What you need to do: The required output consists solely of the lines from the line containing "5,027 | 3,258 |" through the end of the records, copied exactly.

• • •

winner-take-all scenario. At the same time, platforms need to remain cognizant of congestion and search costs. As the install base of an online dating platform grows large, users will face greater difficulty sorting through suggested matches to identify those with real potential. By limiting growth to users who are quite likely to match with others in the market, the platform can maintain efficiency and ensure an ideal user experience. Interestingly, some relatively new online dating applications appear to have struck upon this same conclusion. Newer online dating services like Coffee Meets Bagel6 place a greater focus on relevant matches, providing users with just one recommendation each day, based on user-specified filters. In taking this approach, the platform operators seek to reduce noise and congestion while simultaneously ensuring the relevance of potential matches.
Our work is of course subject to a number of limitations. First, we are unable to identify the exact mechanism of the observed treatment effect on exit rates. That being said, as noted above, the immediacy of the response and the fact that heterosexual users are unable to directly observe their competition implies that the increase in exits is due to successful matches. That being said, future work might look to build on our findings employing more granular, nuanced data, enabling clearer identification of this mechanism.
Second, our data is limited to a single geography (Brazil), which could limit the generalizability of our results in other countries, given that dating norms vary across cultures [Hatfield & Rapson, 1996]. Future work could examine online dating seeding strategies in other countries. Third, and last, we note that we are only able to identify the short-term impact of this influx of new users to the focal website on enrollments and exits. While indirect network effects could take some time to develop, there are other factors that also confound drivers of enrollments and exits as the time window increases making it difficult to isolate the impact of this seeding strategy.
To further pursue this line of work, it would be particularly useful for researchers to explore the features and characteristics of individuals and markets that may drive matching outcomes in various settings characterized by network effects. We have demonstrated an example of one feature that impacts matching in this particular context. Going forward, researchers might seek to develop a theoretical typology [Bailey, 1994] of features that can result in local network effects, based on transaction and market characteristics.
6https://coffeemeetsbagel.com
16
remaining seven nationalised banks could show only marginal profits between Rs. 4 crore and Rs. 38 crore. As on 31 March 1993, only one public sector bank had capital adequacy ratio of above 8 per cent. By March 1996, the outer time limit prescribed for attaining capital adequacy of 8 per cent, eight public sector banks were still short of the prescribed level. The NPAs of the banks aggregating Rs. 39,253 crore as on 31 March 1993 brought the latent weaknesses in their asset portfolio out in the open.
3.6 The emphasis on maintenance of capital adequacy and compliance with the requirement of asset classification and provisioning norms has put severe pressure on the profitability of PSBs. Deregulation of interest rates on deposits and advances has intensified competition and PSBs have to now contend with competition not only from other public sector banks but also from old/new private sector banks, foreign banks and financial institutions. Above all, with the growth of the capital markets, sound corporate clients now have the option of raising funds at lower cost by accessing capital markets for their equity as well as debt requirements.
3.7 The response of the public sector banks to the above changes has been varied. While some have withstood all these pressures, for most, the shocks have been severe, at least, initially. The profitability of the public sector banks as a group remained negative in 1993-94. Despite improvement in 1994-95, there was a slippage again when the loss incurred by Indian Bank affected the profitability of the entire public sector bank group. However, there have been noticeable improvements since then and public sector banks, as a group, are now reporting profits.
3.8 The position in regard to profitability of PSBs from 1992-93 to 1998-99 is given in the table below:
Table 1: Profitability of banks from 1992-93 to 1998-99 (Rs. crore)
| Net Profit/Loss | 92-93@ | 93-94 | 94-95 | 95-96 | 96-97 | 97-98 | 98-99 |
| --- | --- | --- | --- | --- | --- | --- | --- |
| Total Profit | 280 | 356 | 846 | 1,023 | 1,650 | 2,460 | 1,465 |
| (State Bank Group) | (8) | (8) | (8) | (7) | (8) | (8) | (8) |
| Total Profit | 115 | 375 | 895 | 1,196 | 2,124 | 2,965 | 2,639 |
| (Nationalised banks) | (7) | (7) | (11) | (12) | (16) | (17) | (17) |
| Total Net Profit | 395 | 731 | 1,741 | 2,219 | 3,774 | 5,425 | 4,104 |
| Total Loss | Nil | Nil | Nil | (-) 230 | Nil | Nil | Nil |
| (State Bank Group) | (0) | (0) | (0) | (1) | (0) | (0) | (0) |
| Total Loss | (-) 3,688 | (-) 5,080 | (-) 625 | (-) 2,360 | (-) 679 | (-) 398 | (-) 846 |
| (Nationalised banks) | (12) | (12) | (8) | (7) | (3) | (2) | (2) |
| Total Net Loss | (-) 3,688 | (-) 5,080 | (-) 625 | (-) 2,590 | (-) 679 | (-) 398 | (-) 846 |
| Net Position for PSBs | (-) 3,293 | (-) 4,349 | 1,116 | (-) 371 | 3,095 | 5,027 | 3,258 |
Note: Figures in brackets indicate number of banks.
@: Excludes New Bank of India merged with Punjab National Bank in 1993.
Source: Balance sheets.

• • •

Completed exercise:
| Net Position for PSBs | (-) 3,293 | (-) 4,349 | 1,116 | (-) 371 | 3,095 | 5,027 | 3,258 |
Note: Figures in brackets indicate number of banks.
@: Excludes New Bank of India merged with Punjab National Bank in 1993.
Source: Balance sheets.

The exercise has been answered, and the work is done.